Gentlemen offers affiliates a 90 per cent revenue share, an unusually generous cut in the RaaS market, and employs double extortion: encrypting victim data while threatening to publish it unless a ransom is paid. Unlike most top-tier ransomware operations, where the United States typically accounts for roughly half of all announced victims, Gentlemen's target set is geographically spread across Southeast Asia, South America, and Western Europe, with notable activity in Thailand, Brazil, and France.

Market and threat landscape

The broader EDR-killer ecosystem has grown significantly since the CrowdStrike driver incident of mid-2024 drew widespread attention to the attack surface created by kernel-level security software. Several RaaS operators now either bundle or broker EDR-killing capabilities, but ESET's analysis positions Gentlemen as unusual in that operators, not affiliates, own the development pipeline.
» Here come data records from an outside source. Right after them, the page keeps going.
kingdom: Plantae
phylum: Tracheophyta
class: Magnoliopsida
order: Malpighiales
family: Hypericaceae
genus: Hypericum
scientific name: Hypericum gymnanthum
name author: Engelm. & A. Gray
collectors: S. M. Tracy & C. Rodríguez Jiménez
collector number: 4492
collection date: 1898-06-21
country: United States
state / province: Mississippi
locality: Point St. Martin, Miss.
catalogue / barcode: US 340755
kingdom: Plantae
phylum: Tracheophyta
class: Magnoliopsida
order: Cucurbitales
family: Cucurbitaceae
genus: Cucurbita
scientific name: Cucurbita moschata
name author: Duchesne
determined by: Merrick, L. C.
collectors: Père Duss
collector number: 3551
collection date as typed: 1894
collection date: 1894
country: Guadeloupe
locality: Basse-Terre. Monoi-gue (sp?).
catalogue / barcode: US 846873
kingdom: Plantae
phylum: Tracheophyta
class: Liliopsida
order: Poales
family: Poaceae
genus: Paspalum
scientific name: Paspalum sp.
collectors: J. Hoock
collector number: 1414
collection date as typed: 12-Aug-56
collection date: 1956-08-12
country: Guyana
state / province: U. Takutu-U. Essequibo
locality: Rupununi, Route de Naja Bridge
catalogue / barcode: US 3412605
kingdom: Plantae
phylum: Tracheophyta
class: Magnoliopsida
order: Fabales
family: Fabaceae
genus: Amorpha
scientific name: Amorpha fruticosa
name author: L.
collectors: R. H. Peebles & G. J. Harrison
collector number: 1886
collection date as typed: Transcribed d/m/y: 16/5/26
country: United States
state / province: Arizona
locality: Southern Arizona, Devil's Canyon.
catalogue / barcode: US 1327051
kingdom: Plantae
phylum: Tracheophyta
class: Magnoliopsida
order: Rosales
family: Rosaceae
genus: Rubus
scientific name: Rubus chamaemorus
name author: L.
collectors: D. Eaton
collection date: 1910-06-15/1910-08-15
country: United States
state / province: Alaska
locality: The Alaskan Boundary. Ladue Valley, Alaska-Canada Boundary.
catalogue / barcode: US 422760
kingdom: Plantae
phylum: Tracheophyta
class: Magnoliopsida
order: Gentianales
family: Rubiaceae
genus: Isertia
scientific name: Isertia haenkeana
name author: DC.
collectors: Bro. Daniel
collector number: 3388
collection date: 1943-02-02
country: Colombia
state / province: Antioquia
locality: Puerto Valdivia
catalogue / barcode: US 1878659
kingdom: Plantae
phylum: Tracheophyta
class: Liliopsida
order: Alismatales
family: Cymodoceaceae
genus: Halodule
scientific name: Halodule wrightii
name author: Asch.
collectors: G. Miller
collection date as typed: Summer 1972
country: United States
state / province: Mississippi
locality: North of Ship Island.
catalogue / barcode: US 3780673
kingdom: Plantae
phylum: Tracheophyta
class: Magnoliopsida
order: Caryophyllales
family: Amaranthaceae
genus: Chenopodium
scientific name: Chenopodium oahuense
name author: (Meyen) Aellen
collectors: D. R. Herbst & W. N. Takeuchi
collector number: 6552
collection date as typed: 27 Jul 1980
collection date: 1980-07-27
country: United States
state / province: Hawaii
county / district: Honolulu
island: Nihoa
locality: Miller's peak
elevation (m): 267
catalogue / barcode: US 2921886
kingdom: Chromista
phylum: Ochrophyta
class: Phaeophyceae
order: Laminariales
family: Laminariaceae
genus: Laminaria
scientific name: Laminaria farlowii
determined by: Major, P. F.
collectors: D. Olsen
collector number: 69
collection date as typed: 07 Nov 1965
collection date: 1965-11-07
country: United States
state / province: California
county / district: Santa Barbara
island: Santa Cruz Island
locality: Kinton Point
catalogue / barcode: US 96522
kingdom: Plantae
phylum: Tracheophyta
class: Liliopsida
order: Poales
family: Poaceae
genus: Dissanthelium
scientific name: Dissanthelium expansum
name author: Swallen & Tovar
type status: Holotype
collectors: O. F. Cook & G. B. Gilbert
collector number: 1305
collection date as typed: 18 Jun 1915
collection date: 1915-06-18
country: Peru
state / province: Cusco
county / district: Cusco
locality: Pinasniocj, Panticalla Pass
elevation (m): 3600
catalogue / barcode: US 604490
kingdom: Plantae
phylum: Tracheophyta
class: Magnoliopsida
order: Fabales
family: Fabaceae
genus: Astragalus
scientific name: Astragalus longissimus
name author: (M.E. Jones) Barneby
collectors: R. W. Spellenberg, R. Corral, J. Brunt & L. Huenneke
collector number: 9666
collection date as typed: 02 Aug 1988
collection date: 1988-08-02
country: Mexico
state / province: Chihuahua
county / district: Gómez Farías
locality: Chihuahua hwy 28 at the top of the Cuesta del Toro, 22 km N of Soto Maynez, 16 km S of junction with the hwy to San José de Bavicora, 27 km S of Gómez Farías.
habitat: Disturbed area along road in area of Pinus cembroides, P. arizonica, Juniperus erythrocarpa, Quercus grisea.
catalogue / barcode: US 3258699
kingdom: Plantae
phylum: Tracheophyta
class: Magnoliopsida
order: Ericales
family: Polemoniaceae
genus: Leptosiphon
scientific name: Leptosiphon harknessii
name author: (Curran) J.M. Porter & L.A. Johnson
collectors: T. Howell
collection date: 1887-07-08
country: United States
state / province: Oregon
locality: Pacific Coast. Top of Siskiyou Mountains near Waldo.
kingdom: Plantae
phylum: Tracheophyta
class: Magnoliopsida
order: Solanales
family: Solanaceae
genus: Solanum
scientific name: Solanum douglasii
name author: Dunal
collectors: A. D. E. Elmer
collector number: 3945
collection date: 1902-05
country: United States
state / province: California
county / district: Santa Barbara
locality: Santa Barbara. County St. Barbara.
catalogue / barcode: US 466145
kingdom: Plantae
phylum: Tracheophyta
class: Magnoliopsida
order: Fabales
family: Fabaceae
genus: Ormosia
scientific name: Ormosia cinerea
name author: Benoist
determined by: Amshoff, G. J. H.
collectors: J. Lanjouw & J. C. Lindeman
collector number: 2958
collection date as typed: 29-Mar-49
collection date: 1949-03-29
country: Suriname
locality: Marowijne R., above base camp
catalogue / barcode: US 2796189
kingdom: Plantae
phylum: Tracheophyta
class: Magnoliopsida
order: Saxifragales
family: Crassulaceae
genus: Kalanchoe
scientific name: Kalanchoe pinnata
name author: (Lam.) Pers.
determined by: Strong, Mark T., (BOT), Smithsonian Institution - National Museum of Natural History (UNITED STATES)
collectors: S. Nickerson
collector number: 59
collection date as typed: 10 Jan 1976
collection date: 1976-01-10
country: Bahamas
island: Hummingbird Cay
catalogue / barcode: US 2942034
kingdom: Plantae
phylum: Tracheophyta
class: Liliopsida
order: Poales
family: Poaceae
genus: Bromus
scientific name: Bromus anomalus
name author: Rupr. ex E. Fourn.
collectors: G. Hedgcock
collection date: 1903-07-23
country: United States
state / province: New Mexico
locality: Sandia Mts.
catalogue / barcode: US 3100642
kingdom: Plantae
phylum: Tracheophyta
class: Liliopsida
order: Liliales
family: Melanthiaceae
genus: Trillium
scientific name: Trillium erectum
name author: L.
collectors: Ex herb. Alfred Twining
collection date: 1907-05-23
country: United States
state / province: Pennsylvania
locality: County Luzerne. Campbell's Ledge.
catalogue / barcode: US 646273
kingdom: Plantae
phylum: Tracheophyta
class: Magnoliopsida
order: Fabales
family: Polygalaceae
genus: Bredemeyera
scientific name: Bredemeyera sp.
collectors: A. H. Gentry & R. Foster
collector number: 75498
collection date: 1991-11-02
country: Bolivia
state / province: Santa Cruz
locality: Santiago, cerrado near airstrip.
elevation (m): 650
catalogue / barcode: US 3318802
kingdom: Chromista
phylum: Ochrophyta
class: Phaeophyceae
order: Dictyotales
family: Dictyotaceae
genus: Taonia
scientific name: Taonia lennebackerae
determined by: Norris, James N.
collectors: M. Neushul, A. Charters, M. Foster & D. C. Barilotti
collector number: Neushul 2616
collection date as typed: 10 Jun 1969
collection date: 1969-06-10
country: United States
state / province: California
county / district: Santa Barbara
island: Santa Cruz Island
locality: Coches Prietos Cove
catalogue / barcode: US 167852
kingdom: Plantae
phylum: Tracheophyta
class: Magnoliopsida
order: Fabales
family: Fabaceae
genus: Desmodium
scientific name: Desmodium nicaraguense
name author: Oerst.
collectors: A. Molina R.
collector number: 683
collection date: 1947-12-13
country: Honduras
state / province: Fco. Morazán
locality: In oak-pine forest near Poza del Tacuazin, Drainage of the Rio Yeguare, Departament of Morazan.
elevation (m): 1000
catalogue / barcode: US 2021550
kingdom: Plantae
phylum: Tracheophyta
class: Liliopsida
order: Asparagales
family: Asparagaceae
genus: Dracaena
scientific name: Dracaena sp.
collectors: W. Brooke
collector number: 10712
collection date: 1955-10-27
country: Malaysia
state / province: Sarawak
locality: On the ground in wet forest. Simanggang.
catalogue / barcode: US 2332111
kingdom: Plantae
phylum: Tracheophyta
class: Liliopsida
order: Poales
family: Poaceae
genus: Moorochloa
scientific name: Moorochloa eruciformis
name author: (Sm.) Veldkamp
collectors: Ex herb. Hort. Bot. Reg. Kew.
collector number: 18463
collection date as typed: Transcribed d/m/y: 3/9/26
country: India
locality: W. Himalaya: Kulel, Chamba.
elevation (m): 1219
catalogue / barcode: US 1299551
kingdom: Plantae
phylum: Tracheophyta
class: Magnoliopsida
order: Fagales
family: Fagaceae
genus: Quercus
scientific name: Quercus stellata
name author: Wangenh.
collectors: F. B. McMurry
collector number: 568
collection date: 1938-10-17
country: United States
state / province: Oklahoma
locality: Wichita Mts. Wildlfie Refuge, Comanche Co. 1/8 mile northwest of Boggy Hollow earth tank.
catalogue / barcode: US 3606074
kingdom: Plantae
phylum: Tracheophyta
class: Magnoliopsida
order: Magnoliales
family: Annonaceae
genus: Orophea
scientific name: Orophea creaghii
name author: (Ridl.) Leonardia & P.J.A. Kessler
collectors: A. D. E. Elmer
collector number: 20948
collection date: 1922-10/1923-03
That model offers the gang tighter quality control and a faster patch cycle when defensive vendors update their detection logic.

For enterprise security teams, the findings reinforce a wider trend: perimeter and endpoint defences are increasingly targeted before payload delivery, not after. Security operations centre (SOC) teams are advised to treat unexpected driver-load events and certificate-impersonation artefacts as high-priority indicators of compromise, not merely background noise. The BYOVD technique remains difficult to block cleanly without a combination of driver allowlisting, kernel-integrity monitoring, and up-to-date vulnerable-driver blocklists, all of which require active maintenance.

From a regulatory standpoint, the NIS2 Directive, which entered EU national law in late 2024, requires operators of essential services to maintain detection and response capabilities adequate to counter techniques of this sophistication. Organisations operating in the sectors Gentlemen is actively targeting, particularly in France and across Western Europe more broadly, face direct compliance and operational risk. ESET has published the full technical breakdown on its WeLiveSecurity blog, including indicators of compromise and guidance on GentleKiller detection.